**Work order**
Lay out the data below as a numbered list of its lines, skipping blank lines. Leave the pictures out.

*** Opening The data ***

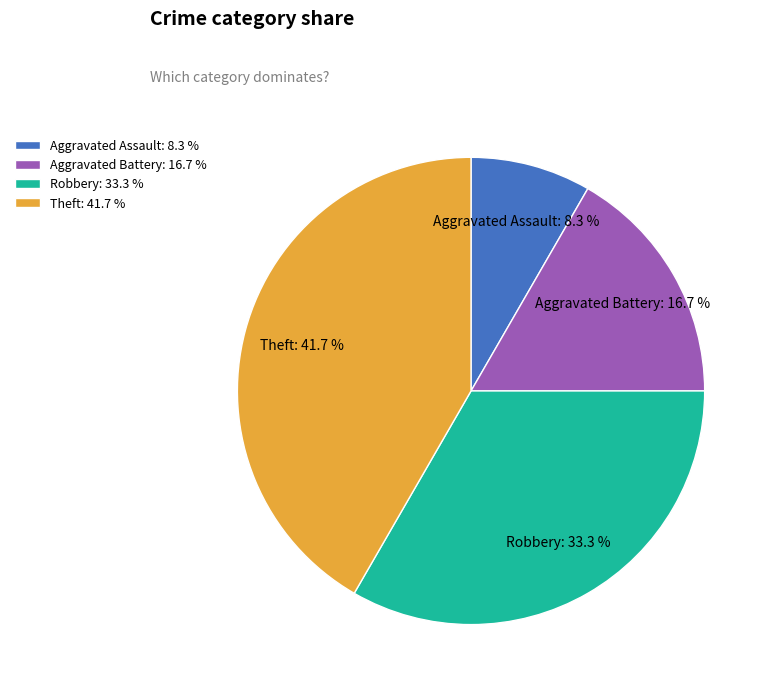

What percentage is the Aggravated Battery slice, to the nearest percent?

17%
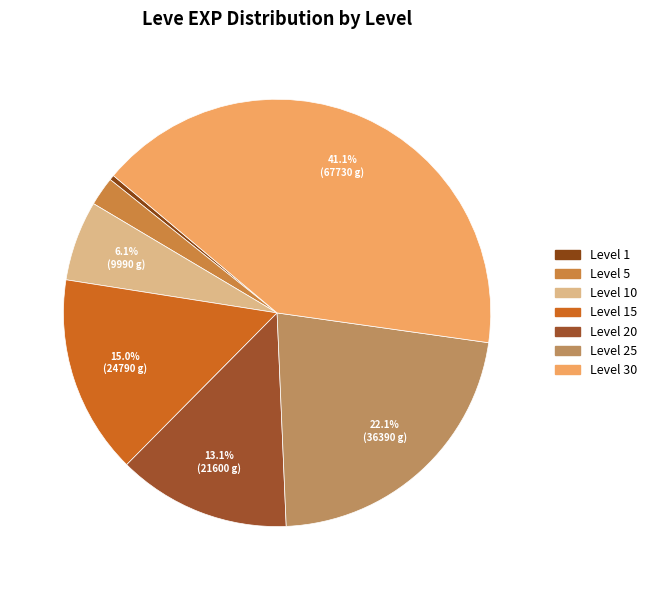

How many segments does this pie chart have?

7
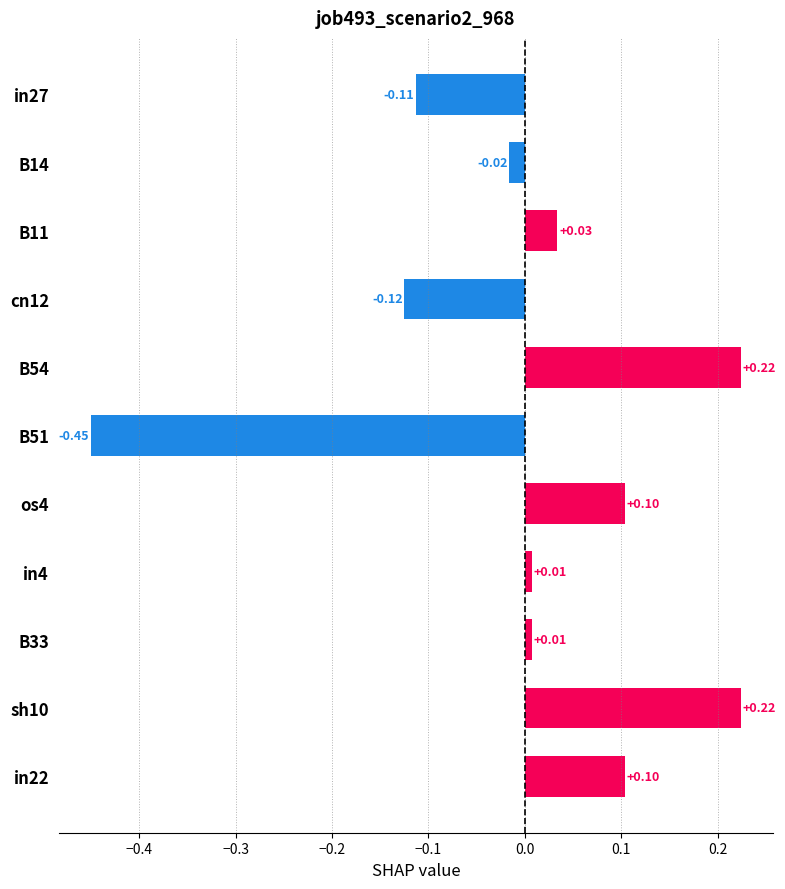

What is the change in value from B51 to sh10?

+0.7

*** Closing The data ***

**Result of this task**
1. What percentage is the Aggravated Battery slice, to the nearest percent?
2. 17%
3. How many segments does this pie chart have?
4. 7
5. What is the change in value from B51 to sh10?
6. +0.7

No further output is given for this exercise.